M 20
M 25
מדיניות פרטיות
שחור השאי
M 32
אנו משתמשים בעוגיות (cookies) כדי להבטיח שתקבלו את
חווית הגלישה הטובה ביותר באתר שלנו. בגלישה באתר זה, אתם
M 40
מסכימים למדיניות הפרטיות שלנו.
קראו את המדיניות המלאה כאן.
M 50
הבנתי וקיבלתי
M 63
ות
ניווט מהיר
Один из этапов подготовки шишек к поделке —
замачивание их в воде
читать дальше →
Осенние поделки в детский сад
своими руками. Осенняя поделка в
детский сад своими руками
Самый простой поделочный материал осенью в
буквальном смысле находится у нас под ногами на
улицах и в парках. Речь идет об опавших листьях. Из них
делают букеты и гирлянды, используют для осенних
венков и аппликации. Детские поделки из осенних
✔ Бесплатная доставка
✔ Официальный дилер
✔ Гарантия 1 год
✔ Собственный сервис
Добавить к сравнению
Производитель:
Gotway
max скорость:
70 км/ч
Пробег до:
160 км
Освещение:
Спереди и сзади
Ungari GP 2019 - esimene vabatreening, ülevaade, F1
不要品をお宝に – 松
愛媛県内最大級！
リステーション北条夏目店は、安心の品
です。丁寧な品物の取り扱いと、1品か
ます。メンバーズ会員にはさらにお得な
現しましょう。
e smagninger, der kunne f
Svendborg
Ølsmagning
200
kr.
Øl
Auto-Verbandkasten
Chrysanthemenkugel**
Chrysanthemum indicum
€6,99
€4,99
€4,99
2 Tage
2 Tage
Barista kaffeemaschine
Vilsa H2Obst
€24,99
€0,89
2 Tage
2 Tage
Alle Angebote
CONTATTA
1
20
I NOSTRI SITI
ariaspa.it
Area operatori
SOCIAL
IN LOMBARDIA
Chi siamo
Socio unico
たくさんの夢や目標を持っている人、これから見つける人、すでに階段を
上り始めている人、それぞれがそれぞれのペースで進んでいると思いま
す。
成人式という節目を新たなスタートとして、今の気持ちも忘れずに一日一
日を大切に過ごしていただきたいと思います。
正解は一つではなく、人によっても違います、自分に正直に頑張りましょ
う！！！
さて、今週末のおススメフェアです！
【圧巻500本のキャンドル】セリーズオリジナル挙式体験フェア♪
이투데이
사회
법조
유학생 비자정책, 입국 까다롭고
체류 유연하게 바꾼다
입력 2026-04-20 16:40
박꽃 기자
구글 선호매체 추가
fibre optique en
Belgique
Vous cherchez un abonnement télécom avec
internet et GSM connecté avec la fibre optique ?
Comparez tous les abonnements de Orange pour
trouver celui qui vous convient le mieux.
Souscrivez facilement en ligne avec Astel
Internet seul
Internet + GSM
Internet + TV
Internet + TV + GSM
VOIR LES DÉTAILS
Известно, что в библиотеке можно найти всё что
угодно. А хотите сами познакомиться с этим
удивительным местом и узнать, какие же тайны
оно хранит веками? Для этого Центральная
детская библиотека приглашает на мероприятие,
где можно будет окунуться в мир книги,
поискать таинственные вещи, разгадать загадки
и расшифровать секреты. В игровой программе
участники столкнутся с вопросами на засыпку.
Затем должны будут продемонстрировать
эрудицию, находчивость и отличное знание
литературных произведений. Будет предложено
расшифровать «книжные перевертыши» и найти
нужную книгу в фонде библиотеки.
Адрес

---

## EXERCISE
Return, character for character, every line from the beginning of the records through the line that contains "читать дальше →", including that line.

## TASK ANSWER
M 20
M 25
מדיניות פרטיות
שחור השאי
M 32
אנו משתמשים בעוגיות (cookies) כדי להבטיח שתקבלו את
חווית הגלישה הטובה ביותר באתר שלנו. בגלישה באתר זה, אתם
M 40
מסכימים למדיניות הפרטיות שלנו.
קראו את המדיניות המלאה כאן.
M 50
הבנתי וקיבלתי
M 63
ות
ניווט מהיר
Один из этапов подготовки шишек к поделке —
замачивание их в воде
читать дальше →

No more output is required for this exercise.